Supplied text ::
Very Old Pretenders
- Genre: Mockumentary
- Running time: 28 minutes
- Country of origin: United Kingdom
- Language: English
- Home station: BBC Radio 4
- Starring: David Haig Rebecca Front Jack Docherty Gordon Kennedy Moray Hunter Morwenna Banks Carl Gorham Lucy Barter Sinead Merron Nicholas Burns
- Created by: Carl Gorham
- Written by: Carl Gorham
- Produced by: Gordon Kennedy
- Original release: 15 September – 6 October 2011
- No. of series: 1
- No. of episodes: 4

= Very Old Pretenders =

Very Old Pretenders is a comedy mockumentary on BBC Radio 4 which was first broadcast between 15 September and 6 October 2011.

==Plot==
A fictional anthropologist discover two Jacobite soldiers, preserved alive in a cave since 1745, and introduces them to modern life.

==Production==
Very Old Pretenders was written by Carl Gorham, known to British audiences for his earlier Gorham and Swift radio sitcom and the television series Stressed Eric. It was produced by Absolutely Productions.

==Reception==
Initial reviews (from advance copies sent to critics) were positive, Ron Hewit in the Radio Times calling it "terrific", and Gillian Reynolds in the Telegraph suggested it was very funny if, along with her, one likes "Scotsmen plus a bustling conjunction of the real with the surreal".

==Episodes==

| No. | Title | Original release date |
| 1 | "The Patriots" | 15 September 2011 |
Fictional — but stressed — anthropologist Andrew Merron endeavours to induct two Jacobite soldiers, mysteriously preserved in a cave since 1745, into modern life. Introducing them to the Scotland of today starts with a trip to a tartan shop on Edinburgh's Royal Mile, and a football (soccer) World Cup qualifying match where Scotland takes on the Dickson Isles.
| 2 | "In Therapy" | 22 September 2011 |
Tension between the superannuated soldiers leads to a bust-up with broadswords, and a solution is attempted through the modern concept of therapy.
| 3 | "The Dating Game" | 29 September 2011 |
The anthropologist takes his eighteenth-century Romeos speed-dating, with predictably grotesque results.
| 4 | "On Television" | 6 October 2011 |
Andrew gets the antique Scots into a pitch for a new television show — and one of them swaps his claymore for a Bafta.

[Collected data]
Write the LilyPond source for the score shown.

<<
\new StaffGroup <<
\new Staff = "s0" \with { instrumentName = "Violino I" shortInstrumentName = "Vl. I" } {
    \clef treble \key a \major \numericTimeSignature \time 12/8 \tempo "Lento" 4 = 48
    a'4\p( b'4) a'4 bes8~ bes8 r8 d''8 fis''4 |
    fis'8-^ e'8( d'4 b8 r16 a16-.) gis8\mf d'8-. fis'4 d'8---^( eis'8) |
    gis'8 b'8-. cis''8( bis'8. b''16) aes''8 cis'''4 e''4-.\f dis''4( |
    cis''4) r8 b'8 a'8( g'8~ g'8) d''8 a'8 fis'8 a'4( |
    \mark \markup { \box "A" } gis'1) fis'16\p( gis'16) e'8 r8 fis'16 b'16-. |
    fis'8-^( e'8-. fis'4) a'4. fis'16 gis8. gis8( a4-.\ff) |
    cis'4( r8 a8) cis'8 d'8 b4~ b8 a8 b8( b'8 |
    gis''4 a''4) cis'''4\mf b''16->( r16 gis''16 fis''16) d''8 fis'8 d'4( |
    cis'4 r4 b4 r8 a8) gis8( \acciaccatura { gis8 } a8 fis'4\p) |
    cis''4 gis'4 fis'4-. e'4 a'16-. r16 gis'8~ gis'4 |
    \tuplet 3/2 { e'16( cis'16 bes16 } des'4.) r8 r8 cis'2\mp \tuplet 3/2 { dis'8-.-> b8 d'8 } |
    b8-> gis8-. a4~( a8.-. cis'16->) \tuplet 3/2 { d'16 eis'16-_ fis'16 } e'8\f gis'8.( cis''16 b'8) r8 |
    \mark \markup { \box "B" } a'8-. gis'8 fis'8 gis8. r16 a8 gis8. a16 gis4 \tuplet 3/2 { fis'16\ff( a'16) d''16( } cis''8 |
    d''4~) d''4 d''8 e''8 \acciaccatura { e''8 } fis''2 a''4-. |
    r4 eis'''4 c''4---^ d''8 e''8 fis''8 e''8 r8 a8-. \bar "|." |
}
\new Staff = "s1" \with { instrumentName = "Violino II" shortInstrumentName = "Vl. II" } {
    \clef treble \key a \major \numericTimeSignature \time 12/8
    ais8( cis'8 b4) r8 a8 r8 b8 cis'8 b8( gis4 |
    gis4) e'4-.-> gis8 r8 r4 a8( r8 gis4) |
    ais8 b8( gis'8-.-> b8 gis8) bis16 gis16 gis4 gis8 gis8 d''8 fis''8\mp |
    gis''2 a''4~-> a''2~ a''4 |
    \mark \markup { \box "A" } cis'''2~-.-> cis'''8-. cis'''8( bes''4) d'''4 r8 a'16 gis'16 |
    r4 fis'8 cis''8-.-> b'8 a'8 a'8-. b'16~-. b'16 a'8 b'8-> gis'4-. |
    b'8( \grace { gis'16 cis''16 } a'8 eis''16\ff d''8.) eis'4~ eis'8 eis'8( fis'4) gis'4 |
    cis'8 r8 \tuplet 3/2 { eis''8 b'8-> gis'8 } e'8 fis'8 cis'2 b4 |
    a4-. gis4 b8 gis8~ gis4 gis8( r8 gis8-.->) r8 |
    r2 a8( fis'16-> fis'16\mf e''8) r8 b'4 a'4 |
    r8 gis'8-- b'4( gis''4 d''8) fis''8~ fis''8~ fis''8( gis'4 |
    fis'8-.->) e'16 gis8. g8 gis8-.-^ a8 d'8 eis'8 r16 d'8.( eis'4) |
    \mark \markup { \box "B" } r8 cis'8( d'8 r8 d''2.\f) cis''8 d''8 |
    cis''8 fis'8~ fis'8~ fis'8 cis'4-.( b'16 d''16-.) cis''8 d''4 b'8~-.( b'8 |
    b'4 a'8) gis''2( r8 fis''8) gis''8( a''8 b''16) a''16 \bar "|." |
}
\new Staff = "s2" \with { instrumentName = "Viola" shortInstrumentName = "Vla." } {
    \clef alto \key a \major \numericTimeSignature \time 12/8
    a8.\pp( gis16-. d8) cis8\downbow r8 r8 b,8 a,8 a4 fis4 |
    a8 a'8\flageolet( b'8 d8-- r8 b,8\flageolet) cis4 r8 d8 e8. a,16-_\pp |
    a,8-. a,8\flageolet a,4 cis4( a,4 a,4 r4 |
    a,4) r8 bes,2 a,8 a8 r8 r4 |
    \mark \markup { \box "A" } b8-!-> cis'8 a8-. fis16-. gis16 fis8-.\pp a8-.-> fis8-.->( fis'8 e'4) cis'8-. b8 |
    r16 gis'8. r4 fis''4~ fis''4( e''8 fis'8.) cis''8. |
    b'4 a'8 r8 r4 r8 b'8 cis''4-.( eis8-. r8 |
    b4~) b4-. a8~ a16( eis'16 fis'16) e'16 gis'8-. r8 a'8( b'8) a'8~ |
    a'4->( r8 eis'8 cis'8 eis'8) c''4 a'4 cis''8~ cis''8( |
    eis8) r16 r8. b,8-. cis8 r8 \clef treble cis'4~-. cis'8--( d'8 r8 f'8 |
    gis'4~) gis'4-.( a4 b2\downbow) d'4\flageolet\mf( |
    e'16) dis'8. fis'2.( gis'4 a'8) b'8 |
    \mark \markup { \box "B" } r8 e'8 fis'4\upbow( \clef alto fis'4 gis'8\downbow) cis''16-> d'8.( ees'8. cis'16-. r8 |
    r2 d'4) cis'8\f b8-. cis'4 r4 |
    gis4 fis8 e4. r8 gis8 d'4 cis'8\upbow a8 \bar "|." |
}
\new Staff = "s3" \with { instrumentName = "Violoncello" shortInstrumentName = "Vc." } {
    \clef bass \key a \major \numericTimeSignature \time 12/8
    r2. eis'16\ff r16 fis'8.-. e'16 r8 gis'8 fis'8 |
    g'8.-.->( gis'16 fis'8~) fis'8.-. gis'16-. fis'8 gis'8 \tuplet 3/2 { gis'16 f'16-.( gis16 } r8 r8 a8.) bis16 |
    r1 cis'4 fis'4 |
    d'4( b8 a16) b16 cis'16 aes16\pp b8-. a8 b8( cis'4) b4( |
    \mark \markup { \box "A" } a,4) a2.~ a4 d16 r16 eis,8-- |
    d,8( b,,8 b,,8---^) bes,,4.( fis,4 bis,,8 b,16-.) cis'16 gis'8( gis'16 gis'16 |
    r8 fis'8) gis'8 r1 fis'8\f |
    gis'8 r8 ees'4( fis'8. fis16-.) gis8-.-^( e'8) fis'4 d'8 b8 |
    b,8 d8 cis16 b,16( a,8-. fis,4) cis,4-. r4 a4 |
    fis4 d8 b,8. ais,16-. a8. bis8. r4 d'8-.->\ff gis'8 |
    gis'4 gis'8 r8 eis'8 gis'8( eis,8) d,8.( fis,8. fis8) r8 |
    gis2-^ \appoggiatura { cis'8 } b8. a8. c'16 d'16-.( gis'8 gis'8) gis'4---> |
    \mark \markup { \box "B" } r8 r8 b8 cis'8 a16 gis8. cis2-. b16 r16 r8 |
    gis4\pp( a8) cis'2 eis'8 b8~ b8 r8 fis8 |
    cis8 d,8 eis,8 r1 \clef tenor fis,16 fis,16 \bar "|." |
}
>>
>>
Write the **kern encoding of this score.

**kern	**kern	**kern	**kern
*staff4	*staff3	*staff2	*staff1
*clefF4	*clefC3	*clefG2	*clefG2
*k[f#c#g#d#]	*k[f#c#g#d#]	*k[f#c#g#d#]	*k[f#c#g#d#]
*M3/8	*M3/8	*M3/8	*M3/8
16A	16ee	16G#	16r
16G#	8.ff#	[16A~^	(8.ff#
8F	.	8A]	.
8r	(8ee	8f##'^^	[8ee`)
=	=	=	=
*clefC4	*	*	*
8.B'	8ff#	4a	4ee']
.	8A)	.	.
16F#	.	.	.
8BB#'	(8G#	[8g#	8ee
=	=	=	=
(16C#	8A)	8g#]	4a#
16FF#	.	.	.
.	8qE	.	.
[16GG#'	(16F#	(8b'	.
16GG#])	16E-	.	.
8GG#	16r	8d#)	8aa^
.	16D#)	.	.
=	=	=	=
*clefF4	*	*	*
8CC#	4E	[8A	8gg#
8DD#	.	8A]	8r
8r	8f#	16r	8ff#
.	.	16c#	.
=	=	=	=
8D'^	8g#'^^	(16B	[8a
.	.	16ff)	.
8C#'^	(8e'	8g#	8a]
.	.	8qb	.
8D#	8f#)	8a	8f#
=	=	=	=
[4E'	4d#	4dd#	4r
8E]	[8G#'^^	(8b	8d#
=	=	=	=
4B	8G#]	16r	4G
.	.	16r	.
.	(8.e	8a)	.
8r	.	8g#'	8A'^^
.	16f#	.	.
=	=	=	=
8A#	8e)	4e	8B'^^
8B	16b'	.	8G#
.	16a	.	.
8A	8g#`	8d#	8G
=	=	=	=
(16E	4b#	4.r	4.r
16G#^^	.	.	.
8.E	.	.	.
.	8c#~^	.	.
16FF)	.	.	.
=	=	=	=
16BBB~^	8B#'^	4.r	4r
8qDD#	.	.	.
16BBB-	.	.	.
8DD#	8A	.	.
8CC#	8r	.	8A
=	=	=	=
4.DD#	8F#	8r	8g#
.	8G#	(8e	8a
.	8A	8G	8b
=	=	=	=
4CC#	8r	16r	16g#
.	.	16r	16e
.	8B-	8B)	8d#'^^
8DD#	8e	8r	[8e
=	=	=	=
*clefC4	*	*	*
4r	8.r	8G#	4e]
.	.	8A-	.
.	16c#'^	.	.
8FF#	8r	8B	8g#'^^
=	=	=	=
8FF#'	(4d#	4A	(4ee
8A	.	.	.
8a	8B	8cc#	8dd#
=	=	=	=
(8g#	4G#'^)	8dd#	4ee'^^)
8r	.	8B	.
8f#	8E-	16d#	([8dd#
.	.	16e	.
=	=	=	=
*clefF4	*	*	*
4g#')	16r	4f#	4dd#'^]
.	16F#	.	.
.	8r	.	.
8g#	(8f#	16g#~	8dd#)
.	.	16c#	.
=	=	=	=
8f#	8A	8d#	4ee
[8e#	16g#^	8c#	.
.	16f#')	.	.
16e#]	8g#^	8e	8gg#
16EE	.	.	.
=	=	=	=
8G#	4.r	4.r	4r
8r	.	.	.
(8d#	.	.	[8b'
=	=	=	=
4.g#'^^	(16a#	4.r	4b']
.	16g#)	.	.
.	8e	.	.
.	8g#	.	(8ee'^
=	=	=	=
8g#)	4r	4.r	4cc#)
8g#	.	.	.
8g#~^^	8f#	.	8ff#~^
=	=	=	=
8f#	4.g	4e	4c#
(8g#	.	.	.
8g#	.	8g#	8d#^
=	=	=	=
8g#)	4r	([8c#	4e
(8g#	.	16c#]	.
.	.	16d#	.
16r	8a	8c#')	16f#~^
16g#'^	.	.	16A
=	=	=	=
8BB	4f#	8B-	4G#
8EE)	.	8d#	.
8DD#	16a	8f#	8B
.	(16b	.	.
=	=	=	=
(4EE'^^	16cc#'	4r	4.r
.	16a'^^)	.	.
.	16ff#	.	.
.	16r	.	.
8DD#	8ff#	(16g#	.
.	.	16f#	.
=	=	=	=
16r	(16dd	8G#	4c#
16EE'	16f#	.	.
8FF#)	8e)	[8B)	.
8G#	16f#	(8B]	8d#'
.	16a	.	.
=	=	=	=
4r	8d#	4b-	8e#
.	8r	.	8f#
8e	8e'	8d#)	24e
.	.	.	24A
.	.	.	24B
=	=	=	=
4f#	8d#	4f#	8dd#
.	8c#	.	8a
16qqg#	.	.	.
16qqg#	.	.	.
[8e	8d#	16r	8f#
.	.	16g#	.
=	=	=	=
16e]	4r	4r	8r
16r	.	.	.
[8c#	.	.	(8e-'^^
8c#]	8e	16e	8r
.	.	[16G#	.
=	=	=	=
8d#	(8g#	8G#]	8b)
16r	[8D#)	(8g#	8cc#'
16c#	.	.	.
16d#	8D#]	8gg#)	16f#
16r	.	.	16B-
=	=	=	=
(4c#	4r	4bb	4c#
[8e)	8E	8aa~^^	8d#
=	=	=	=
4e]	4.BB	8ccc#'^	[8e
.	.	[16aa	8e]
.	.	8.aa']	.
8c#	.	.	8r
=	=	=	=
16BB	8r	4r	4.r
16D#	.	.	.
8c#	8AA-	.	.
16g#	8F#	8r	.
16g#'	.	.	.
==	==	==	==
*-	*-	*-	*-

Exercise aim :: In the Very Old Pretenders text, why is therapy tried in the episode "In Therapy"? Answer in one to three sentences.

Result of this task :: Tension between the two superannuated soldiers leads to a bust-up with broadswords. Therapy is attempted as a solution to that conflict.